November 7, 2018 | By Hank Cunningham
The U.S. ten-year yield reached our year-end target of 3.25% briefly and has fallen modestly. All signs point to higher yields at all maturities. The Federal Reserve and the Bank of Canada are clear in their goal of “normalizing” interest rates, likely leading to a further increase of 100 basis points in administered rates during the next twelve months.
As for market yields, they are heading higher as the employment market remains strong with the unemployment rate at 3.7%, seven million unfilled jobs, and wage growth kicking in above 3%. Besides this, the U.S. Treasury increased its debt sales to $83 billion per quarter and the Fed continues to unwind its balance sheet.
Corporate bonds, both investment grade and high yield, suffered in October but remain at relatively narrow spreads from government bonds.
In short, we believe bond yields will continue to grind higher with a target of 3.5% to 4% for the bellwether U.S. ten-year.
October 10, 2018 | By Hank Cunningham
September brought higher yields at all maturities with the bellwether U.S. ten-year tacking on 20 basis points to reach 3.06%. The employment report at the beginning of the month was generally strong with average hourly earnings reaching a nine-year high of 2.9%. The Federal Reserve followed this with another increase of 25 basis points, citing the strong economy and leaving little doubt that there would be another such increase in December.
The Bank of Canada was in a cautious mode, mostly as a result of the uncertainty surrounding trade talks.
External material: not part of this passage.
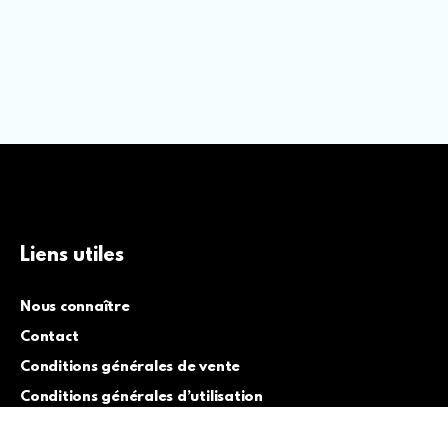
Liens utiles
Nous connaître
Contact
Conditions générales de vente
Conditions générales d’utilisation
It did foresee gradual interest rate hikes over time, but dismissed the 3% inflation numbers as transitory. Now that the Fed has indicated that it will continue to remove monetary accommodation and following the trade agreement, the Bank of Canada will raise its key lending rate later this month.
Globally, bond yields inched higher. The ECB’s press conference was a yawner but, more importantly, its QE program was cut in half as of October 1.
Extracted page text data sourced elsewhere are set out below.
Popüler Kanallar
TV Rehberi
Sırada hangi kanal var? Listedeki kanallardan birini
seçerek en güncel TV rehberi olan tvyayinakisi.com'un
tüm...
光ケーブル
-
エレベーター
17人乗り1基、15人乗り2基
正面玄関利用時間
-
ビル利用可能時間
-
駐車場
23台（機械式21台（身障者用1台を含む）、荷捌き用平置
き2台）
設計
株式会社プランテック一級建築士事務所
August 8, 2018 | By Hank Cunningham
We maintain our outlook that U.S. and Canadian bond yields will rise with a near-term target of 3.25% for the U.S. ten-year. While there was some upward movement in global bond yields in July, the yawning gap between those yields (mostly those in the Euro zone) continues to attract safe-haven flows to the U.S. bond market.
There can be little in the way of definitive analysis on the net effect of the tariff impositions on economic growth. At the margin, growth will be less than consensus, while inflation will be higher.
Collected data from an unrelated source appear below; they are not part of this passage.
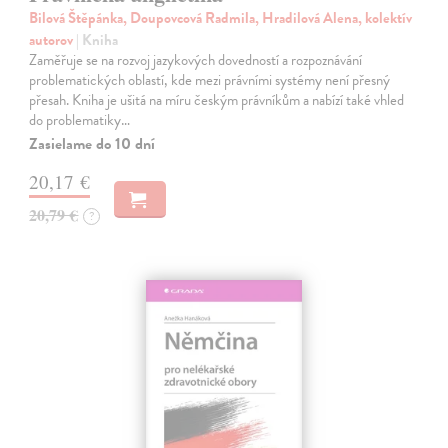
Bilová Štěpánka, Doupovcová Radmila, Hradilová Alena, kolektív
autorov
| Kniha
Zaměřuje se na rozvoj jazykových dovedností a rozpoznávání
problematických oblastí, kde mezi právními systémy není přesný
přesah. Kniha je ušitá na míru českým právníkům a nabízí také vhled
do problematiky…
Zasielame do 10 dní
20,17 €
20,79 €
?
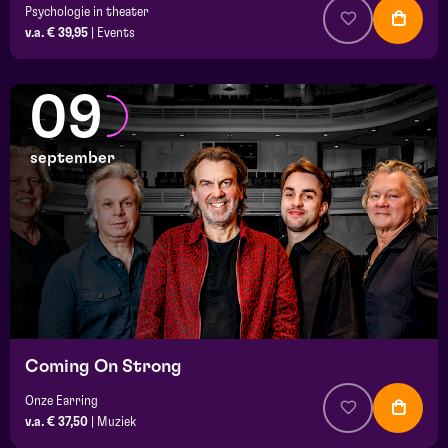
Psychologie in theater
v.a. € 39,95
|
Events
09
september
Coming On Strong
Onze Earring
v.a. € 37,50
|
Muziek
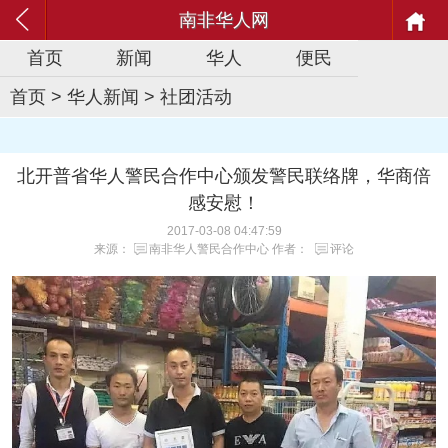
南非华人网
首页
新闻
华人
便民
首页
>
华人新闻
>
社团活动
北开普省华人警民合作中心颁发警民联络牌，华商倍
感安慰！
2017-03-08 04:47:59
来源：
南非华人警民合作中心
作者：
评论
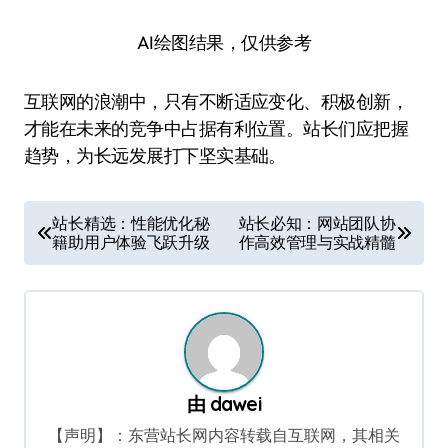
AI绘图结果，仅供参考
互联网的浪潮中，只有不断适应变化、积极创新，
才能在未来的竞争中占据有利位置。站长们应把握
趋势，为长远发展打下坚实基础。
文
站长精选：性能优化秘
站长必知：网站团队协
籍助用户体验飞跃升级
作高效管理与实战精髓
章
导
航
由
dawei
【声明】：东营站长网内容转载自互联网，其相关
The U.S. credit markets will feel the weight of the burgeoning Federal Deficit. The Treasury announced a significant increase in borrowing for the current quarter with a total issuance of $78 billion planned with an increased emphasis on longer-term issuance. Combined with the ongoing reduction in the Fed’s balance sheet, the net result, again at the margin, will be upward pressure on market yields.
The Federal Reserve will continue its gradual tightening and will be joined by the Bank of Canada.
July 9, 2018 | By Hank Cunningham
Given the strong fundamentals for the U.S. economy and the accompanying rise in inflation, ten-year yields should move above 3% soon, with a year-end target of 3.25% a distinct possibility.
The Federal Reserve and the Bank of Canada will continue to withdraw accommodation at a measured pace and thus will move their respective key short-term rates ever closer to “normal.”
Overhanging the bond market is the possible detriment to global growth arising from the tussle over tariffs. Neither the Fed nor the Bank of Canada has made any downgrades thus far to their respective forecasts.
Credit markets have displayed some nervousness understandably but, overall, they remain well-behaved.